Malgré les tardives splendeurs d'un automne plus doux que l'été, les théâtres lyonnais font de leur mieux pour attirer le public. Aux Célestins, c'est un vertigineux défilé de drames, de comédies et de vaudevilles qui ne vivent guère que l'espace d'une soirée. La chute des feuilles influerait-elle sur la chute des pièces?

Heureusement que M. Dalbert a toujours la chance de rencontrer, au moins une fois par campagne, une oeuvre dont le long succès fait oublier tous les fours antérieurement subis. Il lui suffit d'une Porteuse de Pain ou d'un Régiment pour désarmer le public et remplir sa caisse. Remarquons en passant que ce sont des pièces tirées des feuilletons du Progrès qui lui valent ces fructueux triomphes. Avec le Médecin des Folles, qu'il prépare en ce moment, il aura sans doute la même veine. Car beaucoup des deux cent mille lecteurs, qui ont suivi le roman si dramatique de M. de Montépin, voudront voir revivre sur les planches les personnages dont ils ont lu les aventures avec tant d'intérêt.

Bellecour s'ingénie à rajeunir l'opérette. A cette caricature assez plate — et si démodée! — qui s'appelle le Petit Faust a succédé le chef-d'oeuvre de Lecocq. Mais elle a paru vieillie, elle aussi, cette bonne Madame Angot, malgré les beaux décors dans lesquels elle promène ses ariettes, malgré les ajustements somptueux dont on l'a attifée...

Au Grand-Théâtre, on pelote en attendant partie, c'est-à-dire qu'on y joue l'ancien répertoire pour avoir le temps de monter avec soin le nouveau. On fera bien de laisser pieusement dormir, dès qu'on le pourra, tous ces opéras qui n'étaient déjà plus jeunes il y a trente ans. Mes contemporains me semblent furieusement blasés sur les charmes de la Favorite, surtout depuis qu'ils ont entendu la musique de Wagner. Lohengrin a ruiné définitivement l'antique répertoire. Les opéras qui ont bercé notre enfance paraissent insipides et vides à côté de ces puissantes harmonies qui vous emportent comme une mer, au milieu de caressantes ondulations ou d'héroïques fracas.

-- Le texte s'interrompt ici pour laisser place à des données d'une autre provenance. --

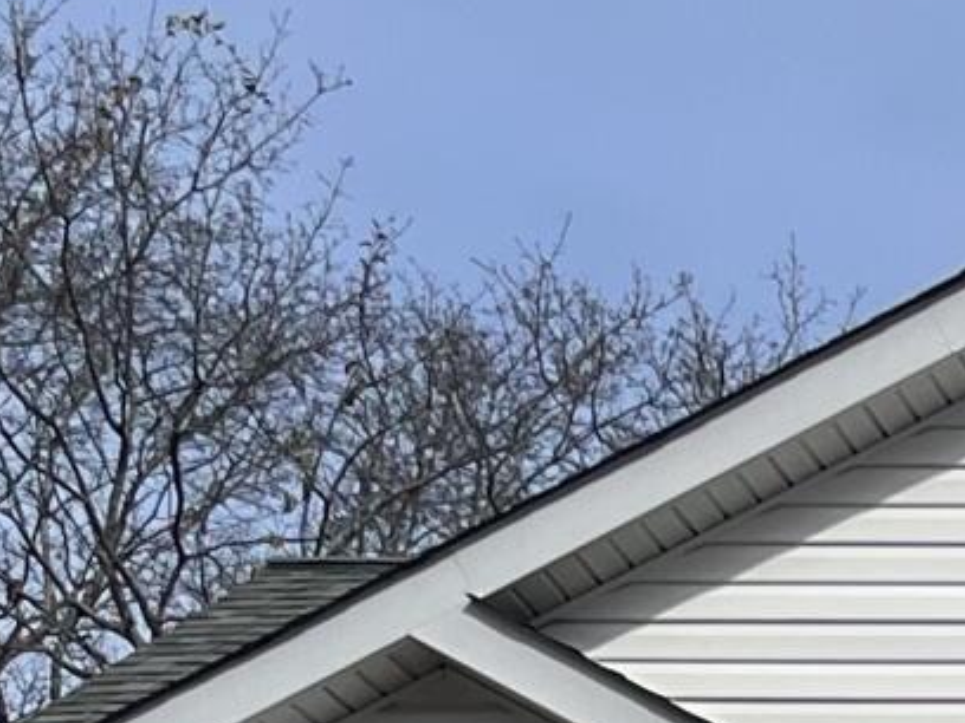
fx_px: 5325
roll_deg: -0.6
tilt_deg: +7.1
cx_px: 2133
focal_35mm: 191
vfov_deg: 7.2
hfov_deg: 9.5
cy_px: 1864
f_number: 1.5
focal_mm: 5.7
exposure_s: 1/7463
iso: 50
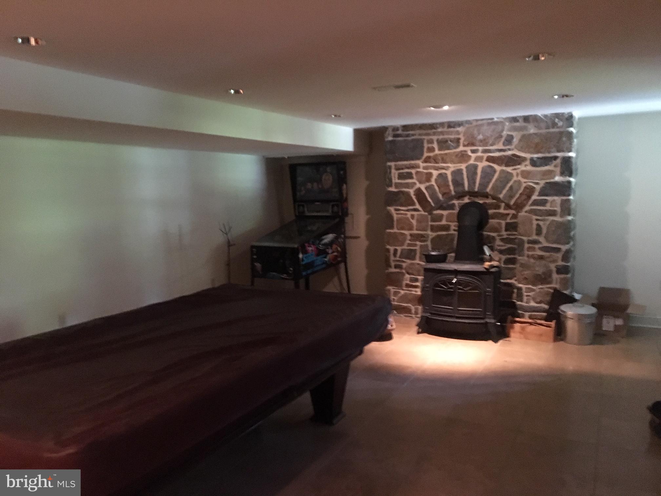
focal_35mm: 29
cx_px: 330
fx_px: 554
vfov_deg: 48.2
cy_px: 248
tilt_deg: -6.2
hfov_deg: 61.7
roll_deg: +0.9
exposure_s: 1/15
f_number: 2.2
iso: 640
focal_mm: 4.15
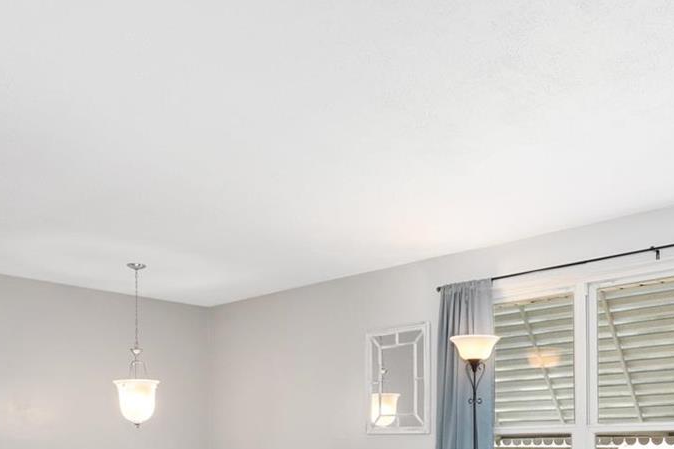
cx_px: 407
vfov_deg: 32.2
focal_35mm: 38
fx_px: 711
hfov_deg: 50.4
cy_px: 453
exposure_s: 1/3
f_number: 10
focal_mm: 8
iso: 500
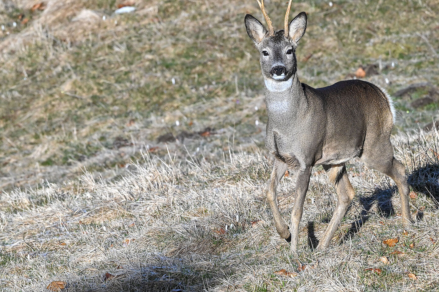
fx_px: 12302
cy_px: 93
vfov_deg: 1.4
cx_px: 262
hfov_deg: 2.0
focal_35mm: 1009
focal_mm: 600
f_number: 16
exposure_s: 1/1000
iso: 2200
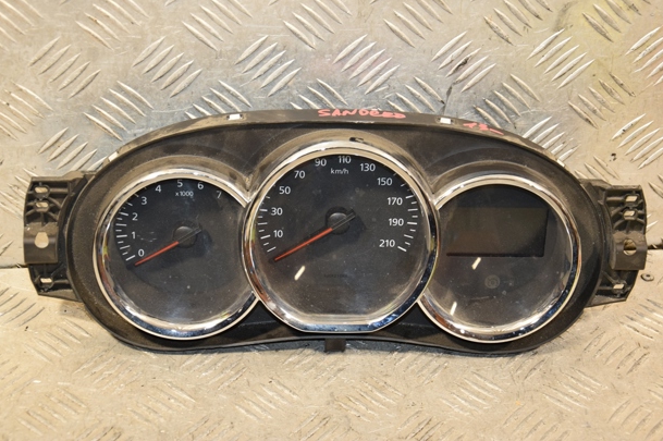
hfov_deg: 24.8
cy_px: 210
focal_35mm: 82
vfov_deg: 16.6
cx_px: 337
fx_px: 1509
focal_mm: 52
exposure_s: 1/125
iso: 800
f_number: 5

Rien, dans l'humanité, pas même dans le domaine du beau, n'échappe complètement à la loi éternelle de l'évolution. Laissons donc les vieux maîtres à leur gloire déjà historique, et, même quand il s'agit d'oeuvres musicales, soyons avant tout de notre temps.

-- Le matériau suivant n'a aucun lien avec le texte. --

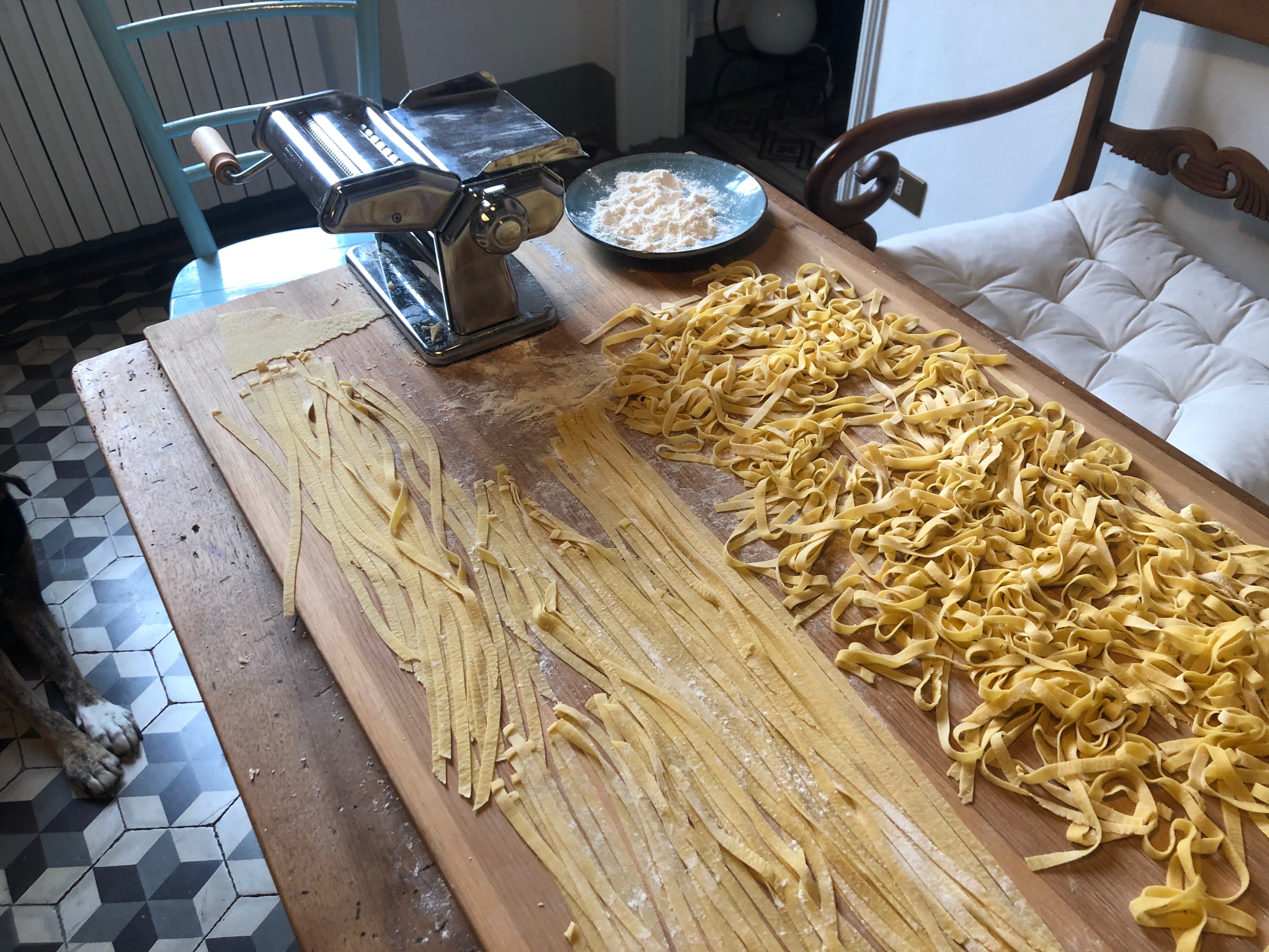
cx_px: 634
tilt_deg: -45.0
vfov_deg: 49.7
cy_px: 476
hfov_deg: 63.4
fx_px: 1026
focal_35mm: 28
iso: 40
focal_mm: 3.99
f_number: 1.8
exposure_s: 1/24
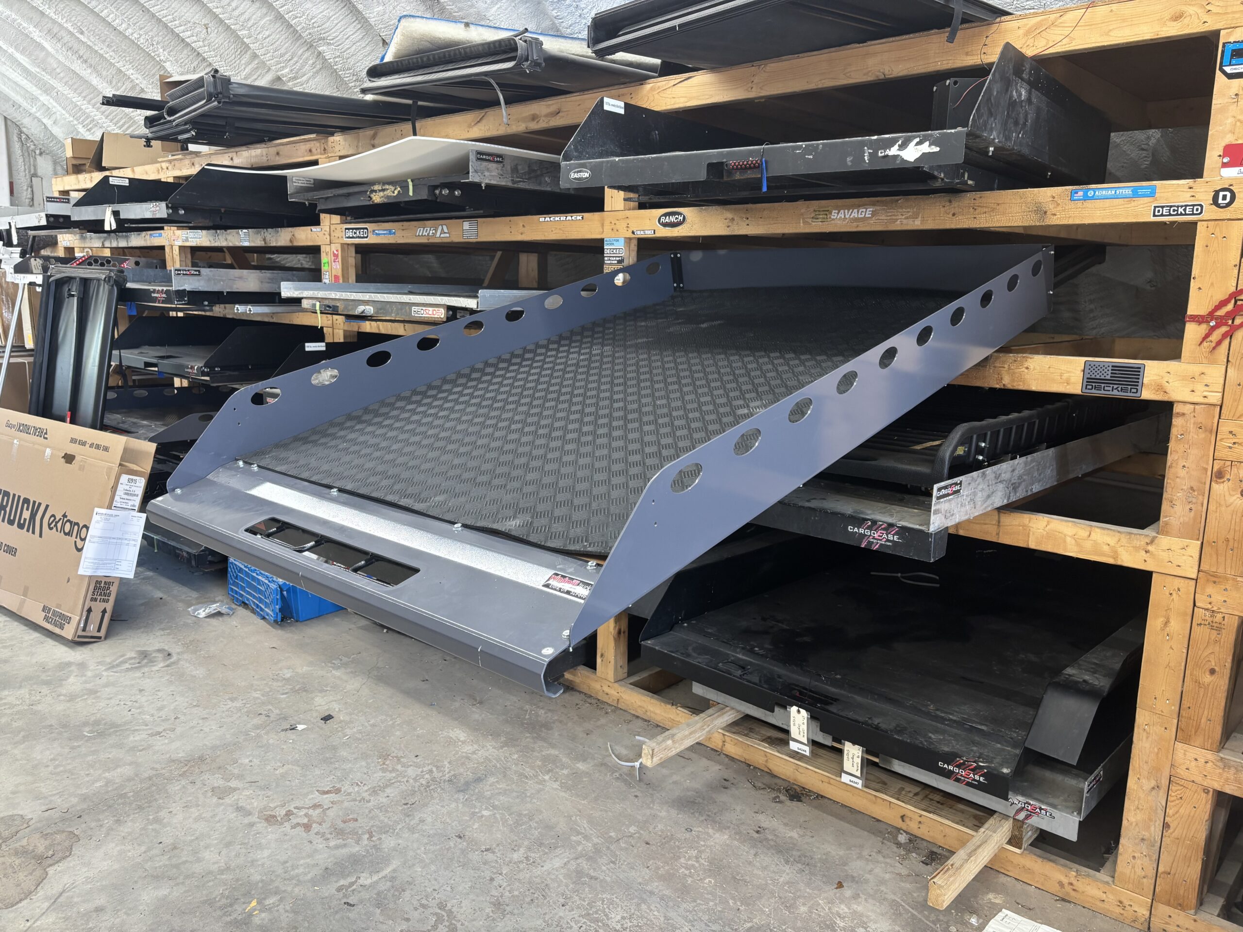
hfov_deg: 67.3
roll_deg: -1.4
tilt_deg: -9.5
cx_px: 622
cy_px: 466
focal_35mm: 26
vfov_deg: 53.1
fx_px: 934
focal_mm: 5.96
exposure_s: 1/60
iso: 100
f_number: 1.6
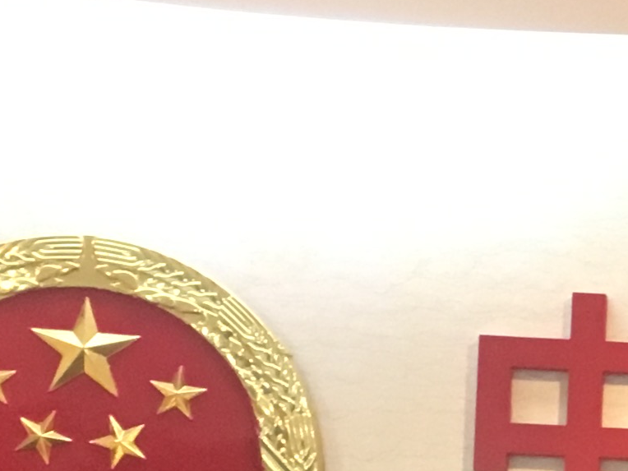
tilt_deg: +1.9
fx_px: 2776
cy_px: 764
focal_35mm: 153
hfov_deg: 12.1
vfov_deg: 9.4
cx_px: 1017
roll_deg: -2.0
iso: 200
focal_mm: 4.15
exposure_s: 1/17
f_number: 2.2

Je ne saurais résister au plaisir de vous mettre sous les yeux une phrase cueillie tout récemment par votre serviteur, à la fin d'une nouvelle d'un auteur contemporain : Rien n'est beau comme une épée portée de la main gauche, lorsque la droite est restée sur le champ de bataille!

Henry Monnier et Flaubert n'ont jamais rien imaginé d'aussi complet!